Solange die Arschlöcher aus dem Boden schiessen wie Meinungen, kanns um die Welt noch nicht so schlecht stehen. Natürlich – es liegt in der Natur der darwinistischen Evolution, dass es die guten Menschen zuerst erwischt. Dies gilt im Krieg noch mehr als sonst – und wer überlebt, der hat verdammt viel Glück gehabt, oder sonst einen guten Grund, ein schlechtes Gewissen zu haben.

Zusammenfassung gefällig? Je nachdem, wem man zuhören mag, sind syrische Flüchtlinge plötzlich Klapperschlangen, tollwütige Hunde oder Infiltratoren der Alien-Rasse Skrull – auch nur ein alternativer Name für die Echsenmenschen im Auftrag der New World Order. Und der einzige US-Republikaner, der noch keine neuen Konzentrationslager gefordert hat, ist ausgerechnet Jeb Bush. Die vereinten Mitglieder der Jung-SVP fordern die Generalmobilmachung der Armee, ein Wort das sie weder aussprechen noch in seiner Bedeutung erfassen können – seien wir ehrlich: es ist beruhigend, dass nur wenige Mitglieder dieses Haufens an Schwächlingen und geistig Verwirrten jemals zur Rekrutenschule zugelassen wurde.

Der Koran ist neuerdings ein rauchender Colt – genauso wie eine zum Krieg der Religionen aufrufende Ausgabe des NZZ-Folio oder Xavier Naidoo. Und das Vice Magazine ersetzt seinen 2014 Guide to Paris mit dem originalen Zwischentitel «WIE RASSISTISCH SIND DIE LEUTE HIER?» mit einem Erlebnisbericht über den Städtetrip der Eagles of Death Metal. Demnächst. Bitte klickt uns tausendmal an, bevor ihr wieder zu den Katzenvideos und den Reportagen aus den Swingerclubs übergeht.

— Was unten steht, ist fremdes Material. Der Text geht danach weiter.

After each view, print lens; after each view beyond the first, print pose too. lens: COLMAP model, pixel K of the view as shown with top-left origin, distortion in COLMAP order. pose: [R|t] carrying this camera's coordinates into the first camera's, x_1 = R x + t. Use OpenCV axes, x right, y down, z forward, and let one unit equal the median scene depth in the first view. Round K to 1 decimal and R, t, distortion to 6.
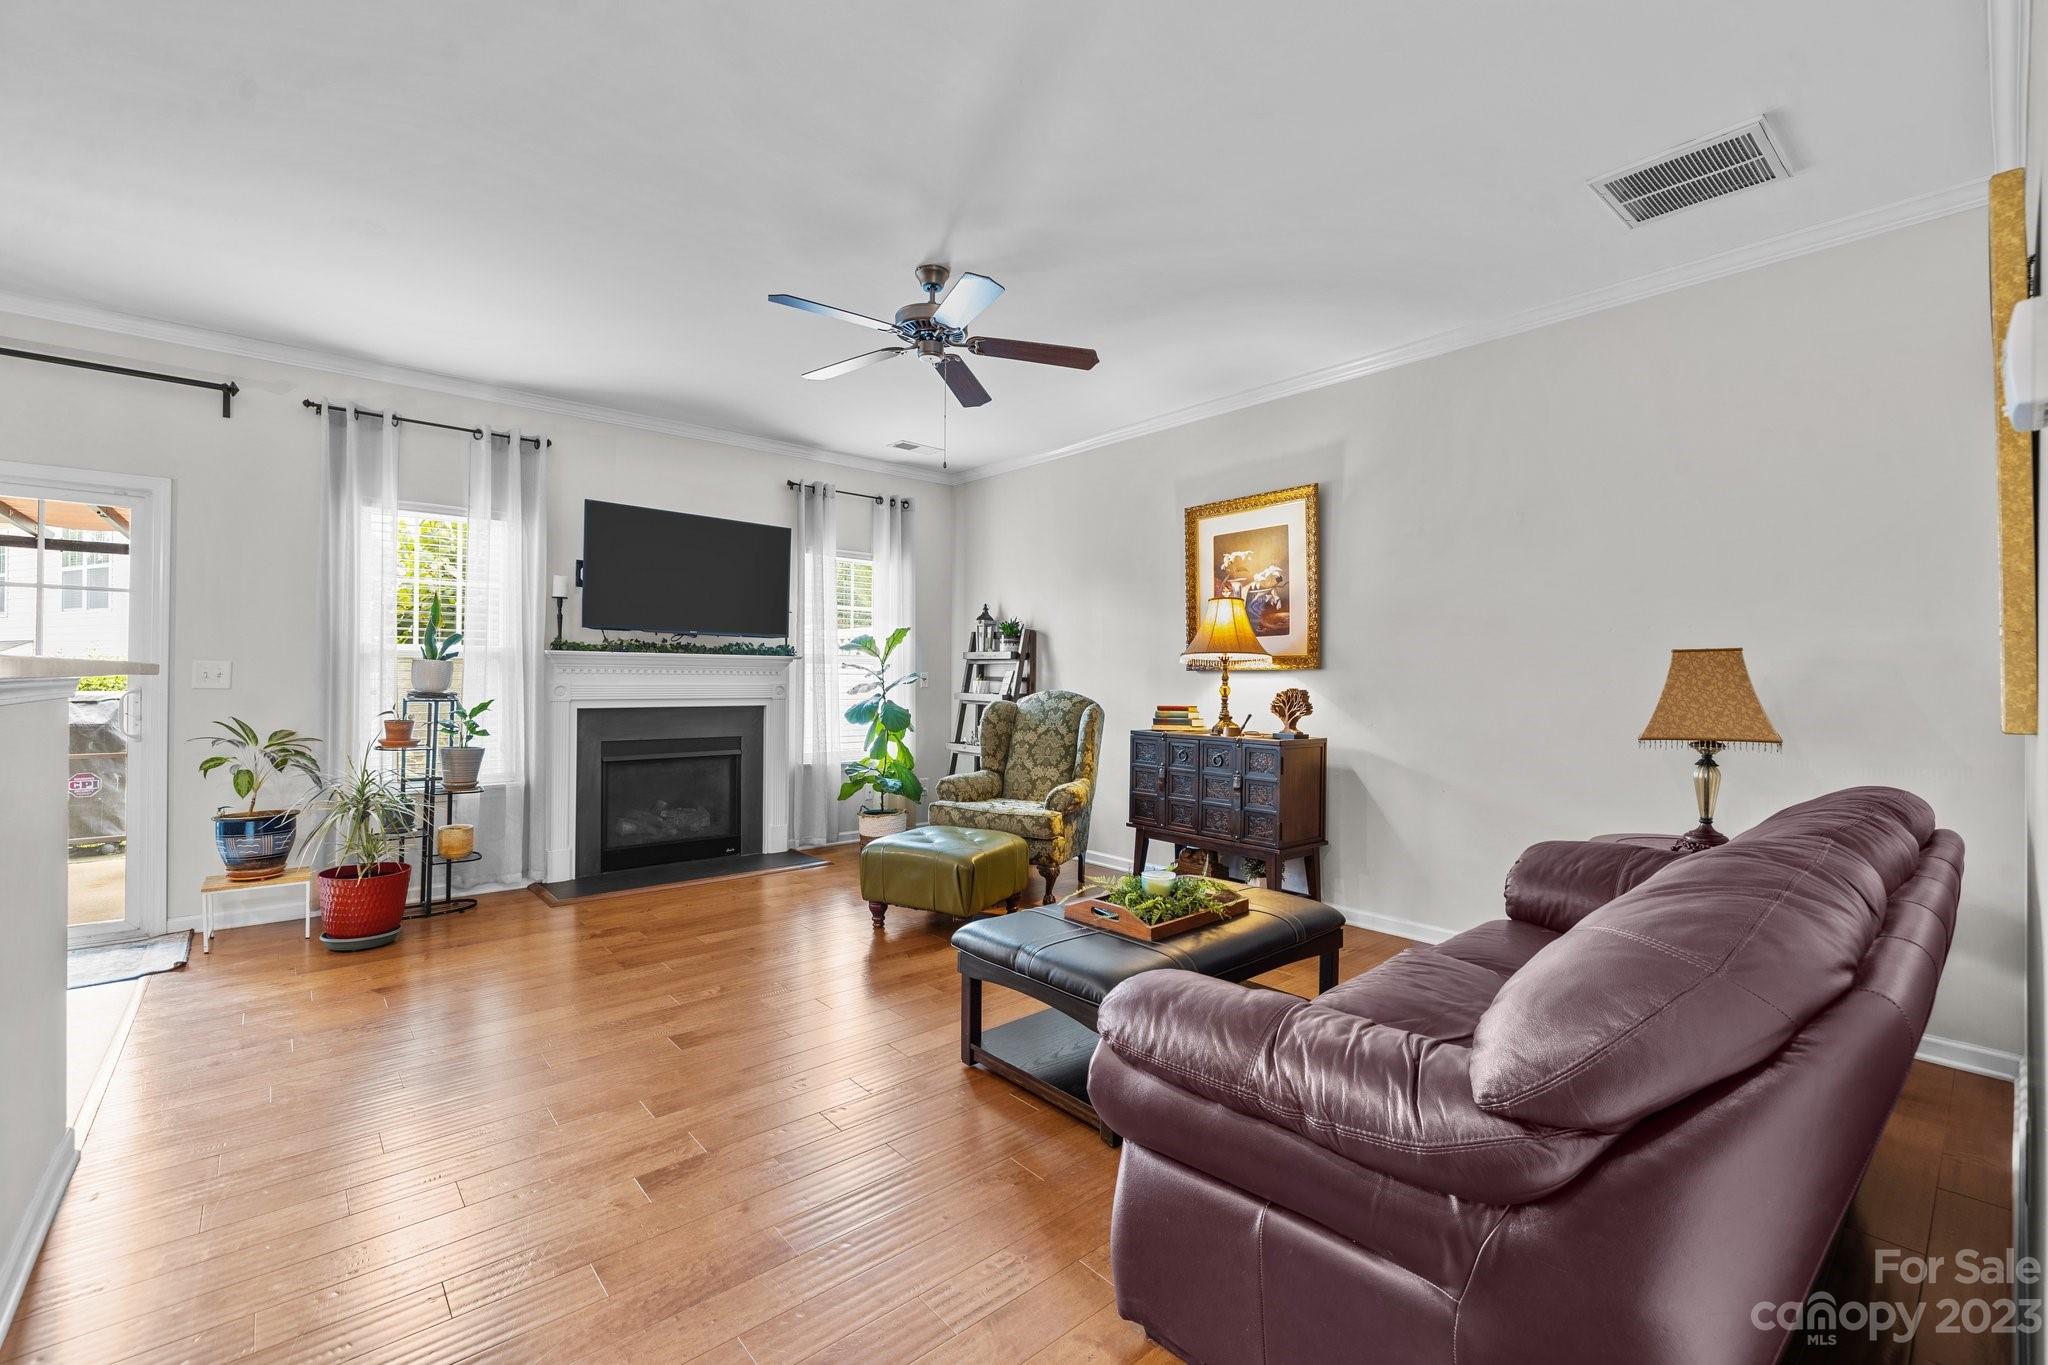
lens RADIAL K [[871.6, 0, 1016.2], [0, 871.6, 679.1], [0, 0, 1]] dist [0.000962, -0.000661]
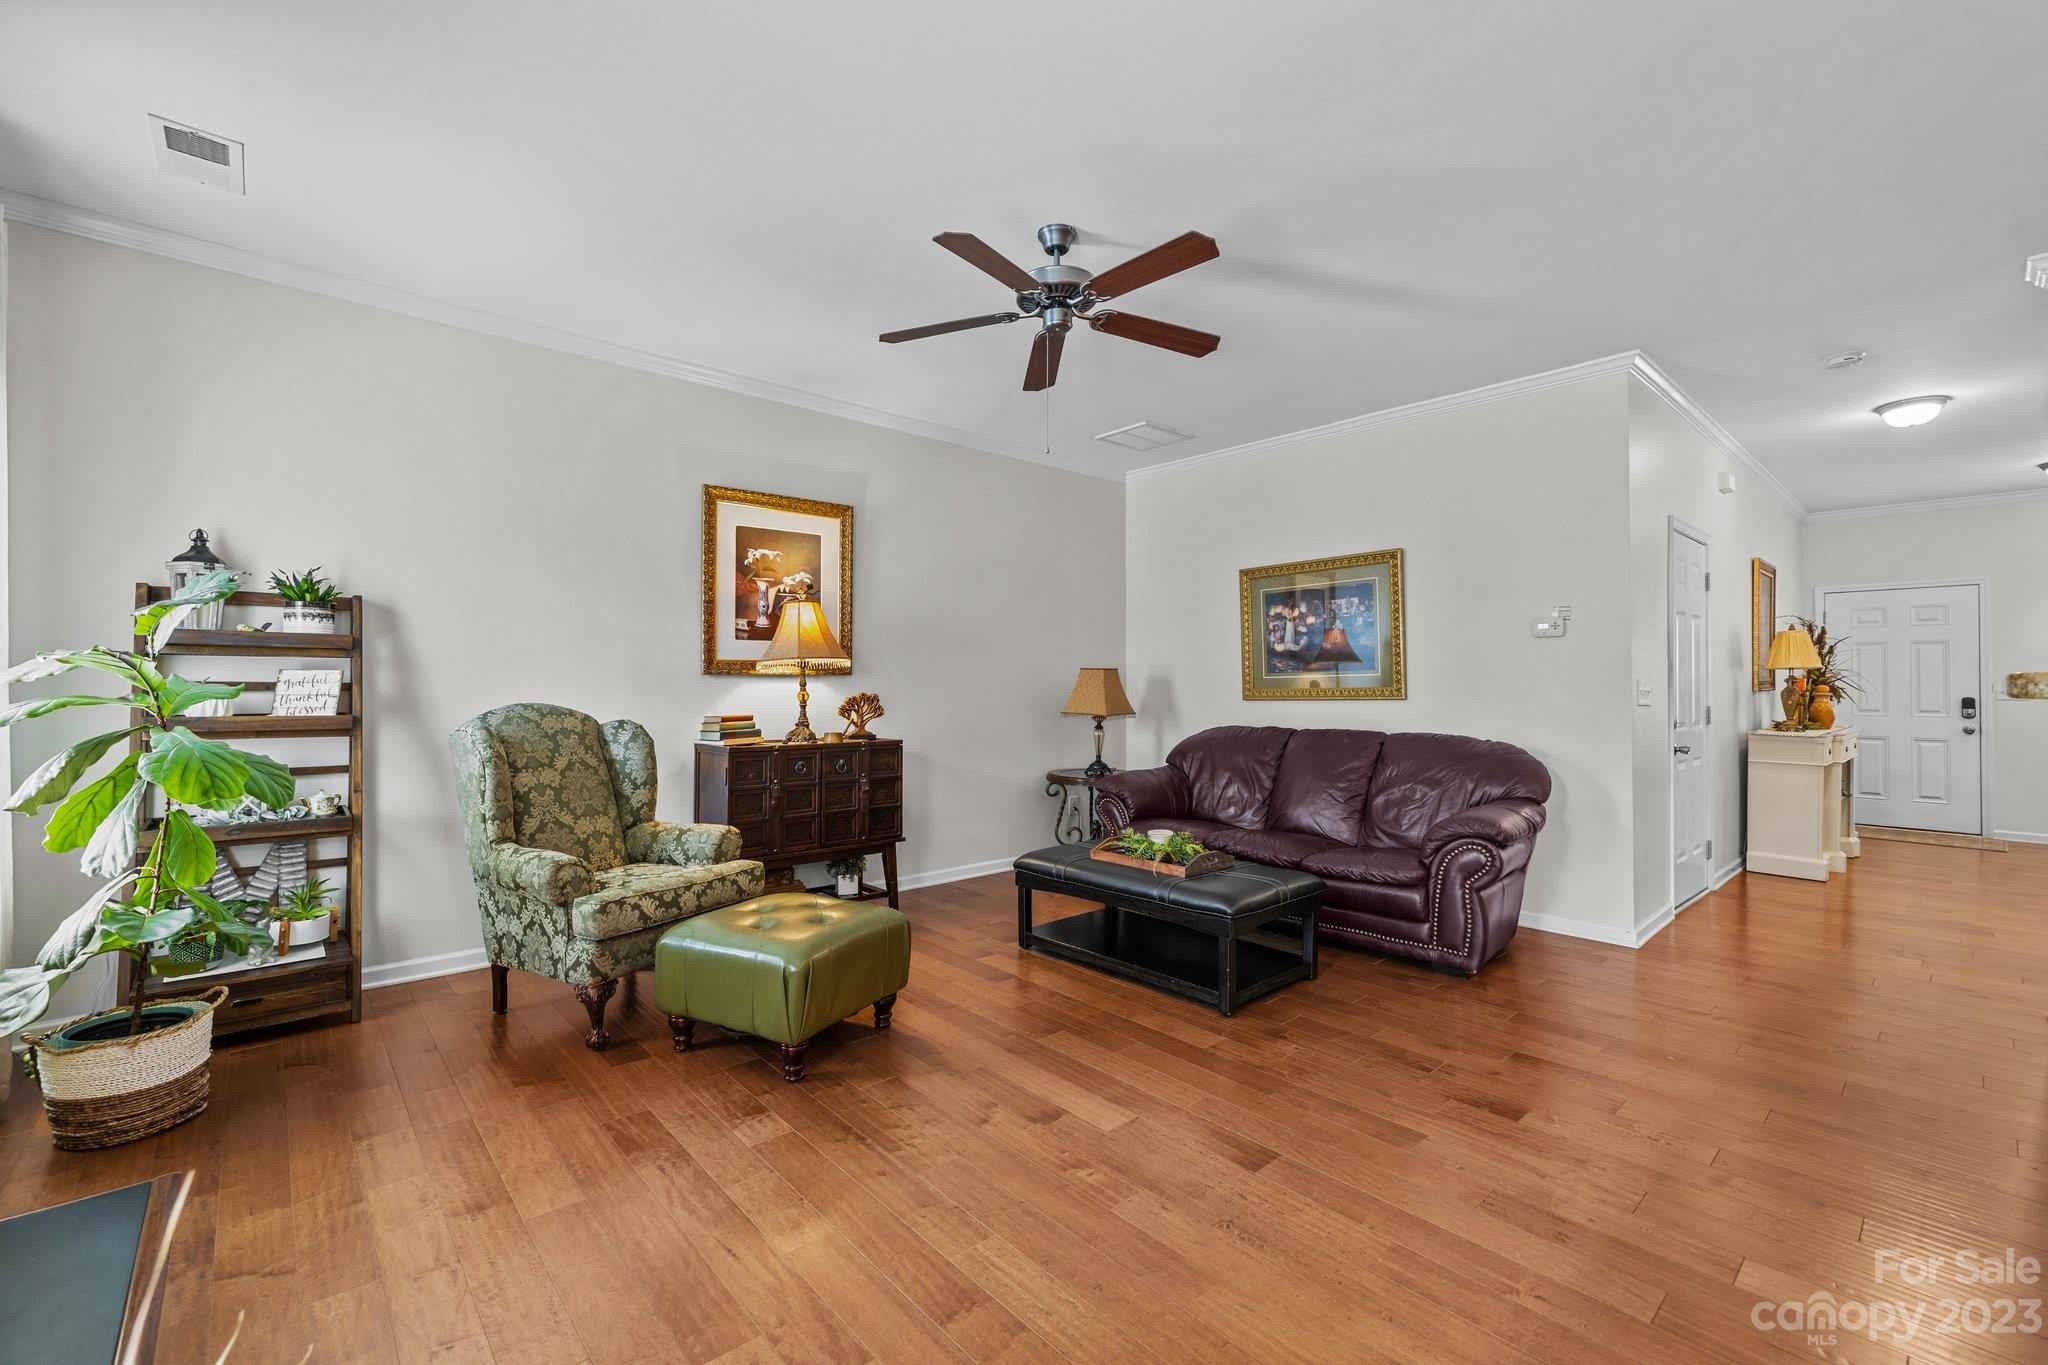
lens RADIAL K [[871.6, 0, 1021.1], [0, 871.6, 677.7], [0, 0, 1]] dist [0.000962, -0.000661]
pose [[-0.020467, -0.000452, 0.999790, -0.717102], [-0.004035, 0.999992, 0.000370, -0.008927], [-0.999782, -0.004026, -0.020469, 0.763307]]
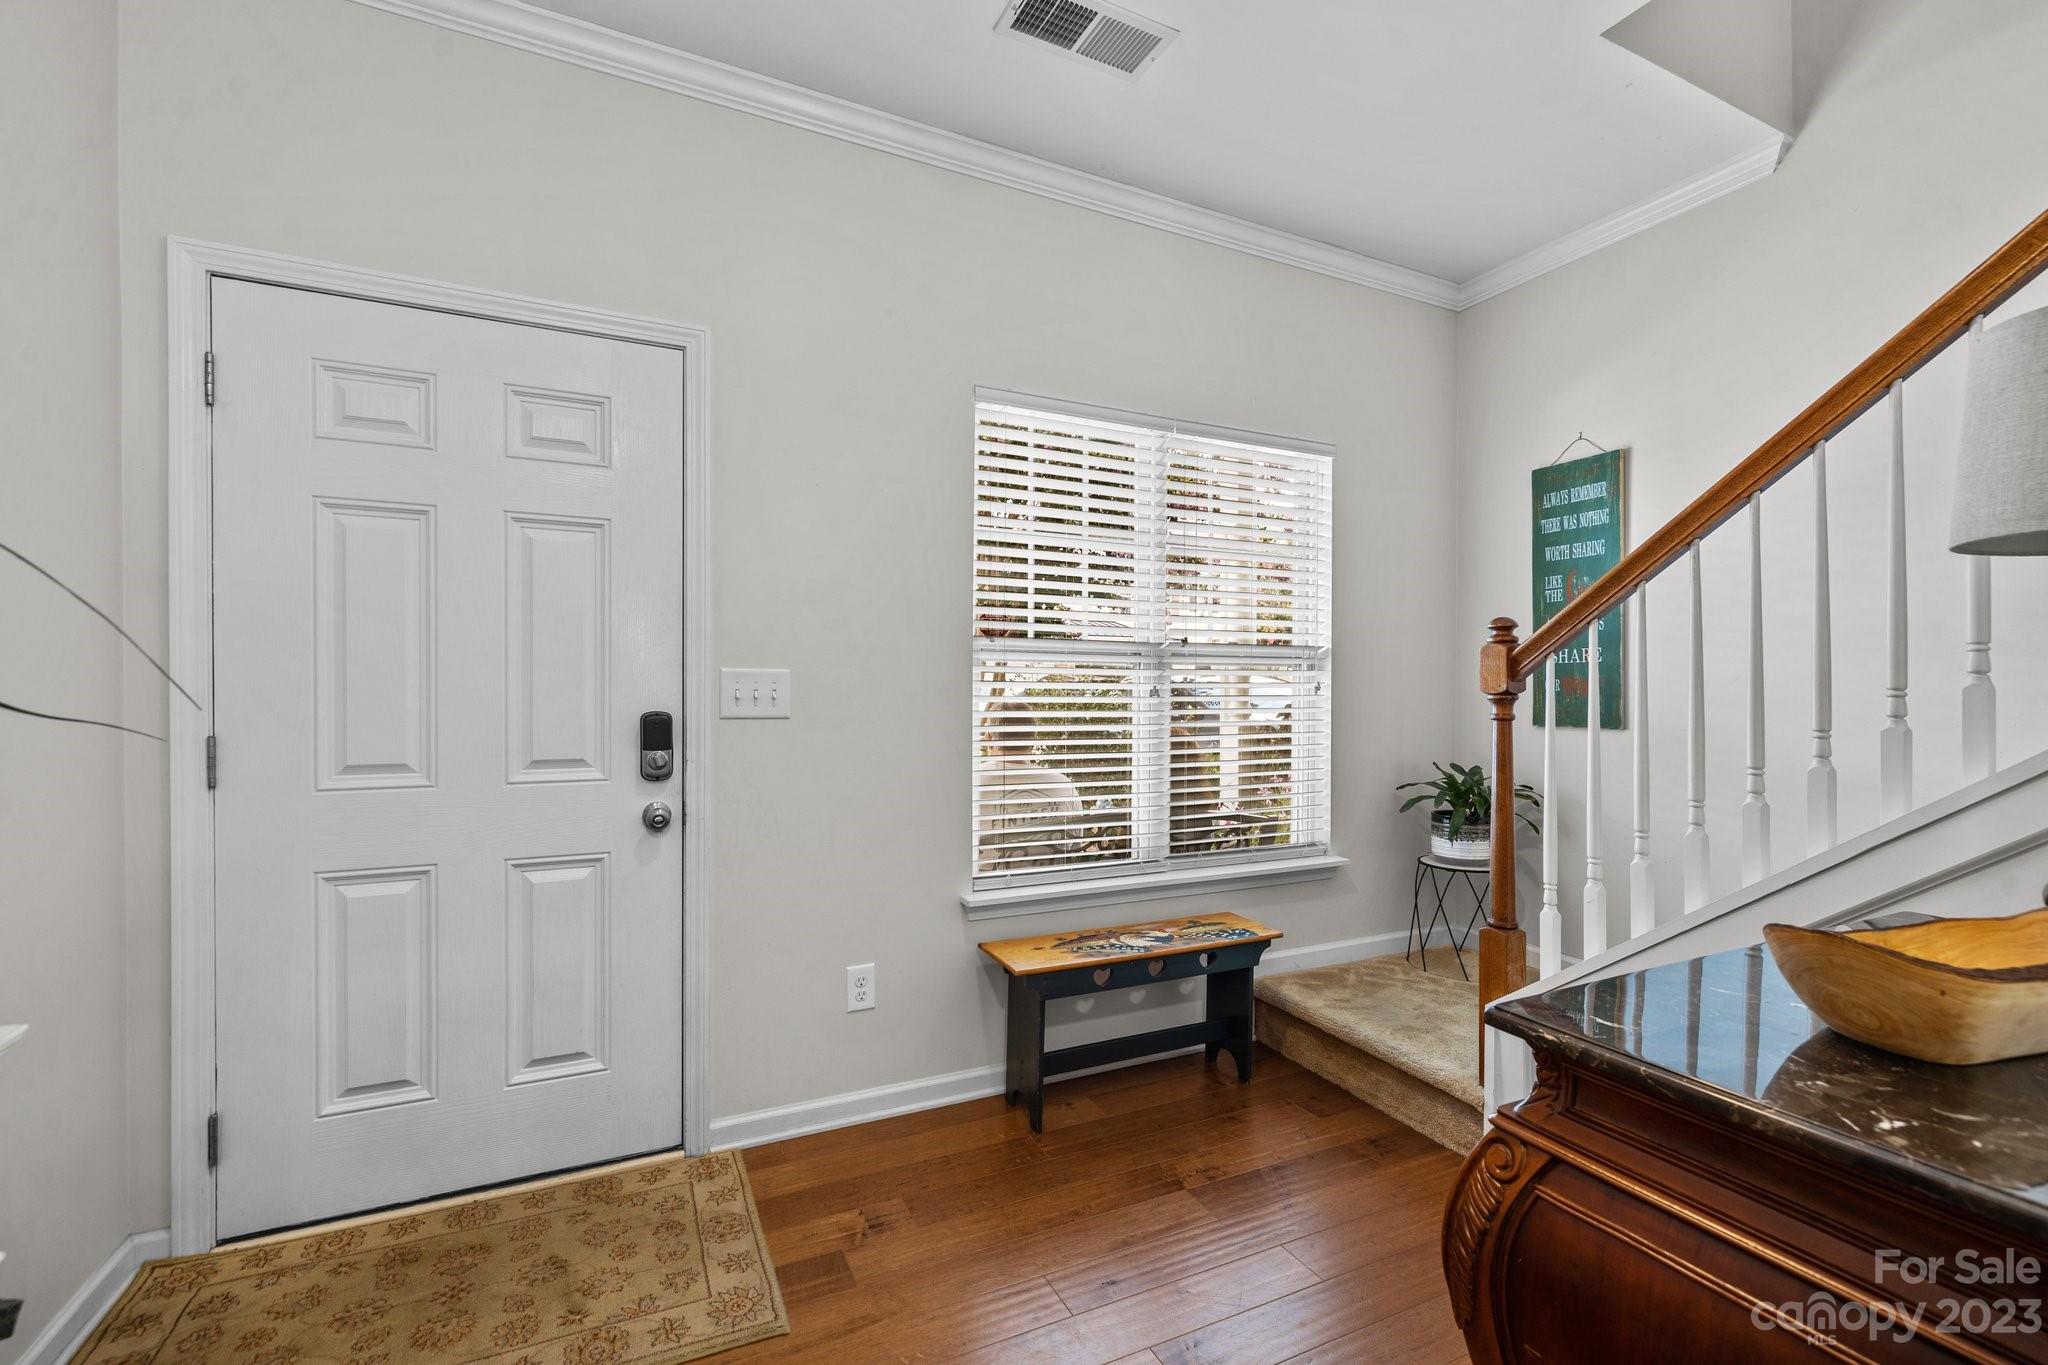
lens RADIAL K [[871.6, 0, 1031.6], [0, 871.6, 697.7], [0, 0, 1]] dist [0.000962, -0.000661]
pose [[-0.965390, -0.020947, 0.259969, 0.455549], [-0.018075, 0.999746, 0.013436, 0.001650], [-0.260185, 0.008272, -0.965523, -0.522750]]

Die Welt ist offensichtlich verrückt geworden. Kein Wunder also posaunen wir unsere Betroffenheit in die Welt in Form von Profilbildern und recycleten Memes. Keine Angst, Facebook hilft uns schon, wenn wir selber nicht mehr weiter wissen. Hier ist ein Knopf, der dir Landesflaggen unterlegt. Hier die Funktion, welche an Anschlägen verstorbene Personen aus deiner Timeline ausblendet, bis du die Trauerphase überwunden hast. Und sollten sich die Bombenleger dereinst an ihre eigenen Jahrestage halten, teilt der Algorhythmus dein Mitgefühl als Erinnerung pünktlich zum Jubiläumsanschlag, während es dir nebenbei mitteilt, welche deiner Freunde als sicher gemeldet sind. Das ist doch nicht echt, oder? Willkommen im Zeitalter der Unsicherheit. Willkommen an dem Punkt der Weltgeschichte, an dem wir verlernt haben, was Krieg ist und was Wahrheit und wir nicht genügend Zeit haben, beides nachzuholen.

Wir sind verwirrt und verstört. Antirassistisch, wie wir sind, stehen wir herum, zucken mit den Schultern, schütteln den Kopf und fragen uns, ob wir jemals wieder Witze machen dürfen, und wenn ja, worüber. Ob Humor noch schwarz sein darf. Ob wir laut sagen dürfen: Wenn es irgendwer verdient, dann die verfickten Froschschenkelfresser, dieses antisemtitische Dreckspack, das einer Nazipartei 25 Prozent aller Stimmen nachwirft und ja, wenn es danach geht, ob wir verdienterweise die nächsten sind.

Fuck the World. Das ist ein 2Pac Zitat. Im Unterschied zu Xavier Naidoo und Adolf Hitler war er kein Christ. Kein Wunder starb er früh. Oder um es mit Brecht zu sagen? In mir streiten sich das Mitgefühl für die Überlebenden und das Entsetzen über die Reden des Anstreichers. Aber nur das zweite drängt mich an den Schreibtisch.

Etrit Hasler ist Slampoet, Journalist und SP-Kantonsrat. Für die Fabrikzeitung kommentiert er regelmässig das aktuelle politische Geschehen.